This tutorial will guide you through running your first quantum simulations with QC. You’ll learn how to simulate quantum circuits and perform molecular ground state calculations.

Your First Quantum Circuit

Let’s start by running the quantum computer simulator with all three physics backends.

Running the Simulator

Execute the quantum computer with the following command:
python3 quantum_computer.py \
  --hamiltonian-checkpoint hamiltonian.pth \
  --schrodinger-checkpoint checkpoint_phase3_training_epoch_18921_20260224_154739.pth \
  --dirac-checkpoint best_dirac.pth \
  --grid-size 16 \
  --hidden-dim 32 \
  --expansion-dim 64 \
  --device cpu
The simulator automatically loads all three backends and runs a comprehensive test suite including Bell states, GHZ states, Grover’s algorithm, and phase coherence tests.

Understanding the Output

The simulator runs three backends in parallel and produces identical results:
--- Backend: HAMILTONIAN ---
[Bell State]  expected: P(|00>)=0.5, P(|11>)=0.5, entropy=1 bit
MeasurementResult (2 qubits)
  Most probable: |00>  P=0.5000
  Shannon entropy: 1.0000 bits
  Top states:
    |00>  P=0.5000
    |11>  P=0.5000

Test Results

The simulator validates 22 phase coherence tests:
======================================================================
PHASE COHERENCE & UNITARITY TEST SUITE
======================================================================

--- Group 1: Single-qubit phase algebra ---
  [PASS] HZH = X  (|0>->|1>):  P(|1>)=1.0000
  [PASS] HXH = Z  (|0>->|0>):  P(|1>)=0.0000
  [PASS] XX = I   (|0>->|0>):  P(|1>)=0.0000

--- Group 2: Two-qubit phase-sensitive interference ---
  [PASS] H CNOT CNOT H = I  (P(|00>)=1.0000)

The data »
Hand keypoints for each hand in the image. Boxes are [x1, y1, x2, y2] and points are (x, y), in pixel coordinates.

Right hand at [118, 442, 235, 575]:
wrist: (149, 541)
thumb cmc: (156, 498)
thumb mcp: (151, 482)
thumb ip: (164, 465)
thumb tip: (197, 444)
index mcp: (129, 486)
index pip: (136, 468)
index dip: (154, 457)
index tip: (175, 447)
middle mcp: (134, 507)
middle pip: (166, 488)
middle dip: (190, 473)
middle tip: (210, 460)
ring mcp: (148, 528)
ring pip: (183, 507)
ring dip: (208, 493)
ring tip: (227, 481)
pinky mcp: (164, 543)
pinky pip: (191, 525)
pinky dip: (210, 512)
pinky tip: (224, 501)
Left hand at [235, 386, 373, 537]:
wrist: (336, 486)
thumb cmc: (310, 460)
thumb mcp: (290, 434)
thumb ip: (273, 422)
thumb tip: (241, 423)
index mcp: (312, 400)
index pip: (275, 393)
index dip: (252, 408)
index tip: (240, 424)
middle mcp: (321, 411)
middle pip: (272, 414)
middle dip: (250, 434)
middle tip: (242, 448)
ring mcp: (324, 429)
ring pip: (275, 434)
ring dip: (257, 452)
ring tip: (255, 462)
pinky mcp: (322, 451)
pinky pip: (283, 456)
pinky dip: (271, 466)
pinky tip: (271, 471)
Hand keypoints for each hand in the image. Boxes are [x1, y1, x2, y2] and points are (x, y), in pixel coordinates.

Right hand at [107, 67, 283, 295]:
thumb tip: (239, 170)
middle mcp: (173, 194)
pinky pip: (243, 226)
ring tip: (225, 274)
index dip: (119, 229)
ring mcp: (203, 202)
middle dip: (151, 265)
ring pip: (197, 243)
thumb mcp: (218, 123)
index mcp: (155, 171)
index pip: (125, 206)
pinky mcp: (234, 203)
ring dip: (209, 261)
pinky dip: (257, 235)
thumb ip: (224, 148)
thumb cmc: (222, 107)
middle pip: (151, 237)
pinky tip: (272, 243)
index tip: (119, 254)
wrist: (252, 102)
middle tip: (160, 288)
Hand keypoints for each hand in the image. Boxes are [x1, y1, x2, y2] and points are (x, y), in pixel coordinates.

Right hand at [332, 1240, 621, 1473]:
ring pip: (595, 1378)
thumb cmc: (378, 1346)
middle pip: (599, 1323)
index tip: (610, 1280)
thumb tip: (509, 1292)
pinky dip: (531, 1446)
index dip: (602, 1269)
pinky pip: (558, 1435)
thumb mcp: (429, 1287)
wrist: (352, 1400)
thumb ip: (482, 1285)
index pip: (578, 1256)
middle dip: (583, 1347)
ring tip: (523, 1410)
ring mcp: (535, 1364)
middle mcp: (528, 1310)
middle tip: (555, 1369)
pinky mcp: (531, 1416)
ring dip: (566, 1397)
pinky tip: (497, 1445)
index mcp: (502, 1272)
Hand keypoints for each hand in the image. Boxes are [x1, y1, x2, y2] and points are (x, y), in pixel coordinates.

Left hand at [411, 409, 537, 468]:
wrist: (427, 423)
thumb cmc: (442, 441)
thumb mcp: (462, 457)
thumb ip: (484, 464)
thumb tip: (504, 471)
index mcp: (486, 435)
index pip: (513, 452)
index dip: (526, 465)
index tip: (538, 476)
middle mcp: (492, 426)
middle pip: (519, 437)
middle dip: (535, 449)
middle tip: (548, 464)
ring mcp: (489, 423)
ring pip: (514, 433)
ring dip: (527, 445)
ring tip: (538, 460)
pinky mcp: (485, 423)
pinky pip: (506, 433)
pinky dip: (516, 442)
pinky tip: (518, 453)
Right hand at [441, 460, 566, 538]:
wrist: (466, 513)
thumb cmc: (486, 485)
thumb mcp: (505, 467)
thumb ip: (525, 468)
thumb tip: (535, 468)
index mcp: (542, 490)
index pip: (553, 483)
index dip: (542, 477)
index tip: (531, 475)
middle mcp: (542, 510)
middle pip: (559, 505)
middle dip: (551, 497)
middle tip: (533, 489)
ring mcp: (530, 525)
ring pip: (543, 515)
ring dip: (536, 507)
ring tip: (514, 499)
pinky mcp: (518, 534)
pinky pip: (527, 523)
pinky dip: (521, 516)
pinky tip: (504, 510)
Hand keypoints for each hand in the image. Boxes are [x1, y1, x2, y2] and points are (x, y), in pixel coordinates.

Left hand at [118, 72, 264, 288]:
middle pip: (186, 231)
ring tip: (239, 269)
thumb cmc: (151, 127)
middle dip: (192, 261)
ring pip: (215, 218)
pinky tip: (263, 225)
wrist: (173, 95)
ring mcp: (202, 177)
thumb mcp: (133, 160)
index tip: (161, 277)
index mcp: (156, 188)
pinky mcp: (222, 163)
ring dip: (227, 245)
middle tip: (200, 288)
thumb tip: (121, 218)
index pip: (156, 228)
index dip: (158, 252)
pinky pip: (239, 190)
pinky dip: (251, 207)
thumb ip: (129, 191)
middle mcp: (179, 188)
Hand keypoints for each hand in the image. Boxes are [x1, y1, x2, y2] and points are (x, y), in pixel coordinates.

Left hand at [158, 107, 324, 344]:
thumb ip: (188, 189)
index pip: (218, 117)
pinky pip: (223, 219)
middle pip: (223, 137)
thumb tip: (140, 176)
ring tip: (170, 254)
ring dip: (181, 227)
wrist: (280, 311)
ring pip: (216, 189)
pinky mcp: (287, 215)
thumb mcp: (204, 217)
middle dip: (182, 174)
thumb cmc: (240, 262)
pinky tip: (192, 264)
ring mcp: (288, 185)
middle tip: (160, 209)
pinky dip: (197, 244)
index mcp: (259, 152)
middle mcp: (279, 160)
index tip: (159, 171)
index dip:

Tasks to complete »
a - In the quantum simulator tutorial, how many phase coherence tests does the simulator validate?
b - Carry the quantum simulator tutorial on past its final line.
The material comes from a different source than the tutorial.

Answers for the tasks »
a - 22

b -
  [PASS] SWAP |01> = |10>   (P(|10>)=1.0000)

--- Group 3: Norm preservation (unitarity) ---
  [PASS] Norm preserved after H: sum(P)=1.00000000
  [PASS] Norm preserved after Bell: sum(P)=1.00000000

--- Group 4: Entanglement (Shannon entropy) ---
  [PASS] Bell state entropy = 1 bit  (got 1.0000)
  [PASS] GHZ-3 entropy = 1 bit  (got 1.0000)

======================================================================
ALL TESTS PASSED  (22/22)
======================================================================

Molecular Ground State Calculation

Now let’s calculate the ground state energy of molecular hydrogen (H₂) using Variational Quantum Eigensolver (VQE).

Run Molecular Simulation

python3 molecular_sim.py --molecule H2
  • --molecule: Molecule to simulate (currently supports: H2)
  • --max-iter: Maximum VQE iterations (default: 100)
  • --hamiltonian-checkpoint: Path to Hamiltonian weights
  • --schrodinger-checkpoint: Path to Schrödinger weights
  • --dirac-checkpoint: Path to Dirac weights
  • --grid-size: Spatial grid size (default: 16)
  • --hidden-dim: Neural network hidden dimension (default: 32)
  • --expansion-dim: Neural network expansion dimension (default: 64)
  • --seed: Random seed for reproducibility (default: 42)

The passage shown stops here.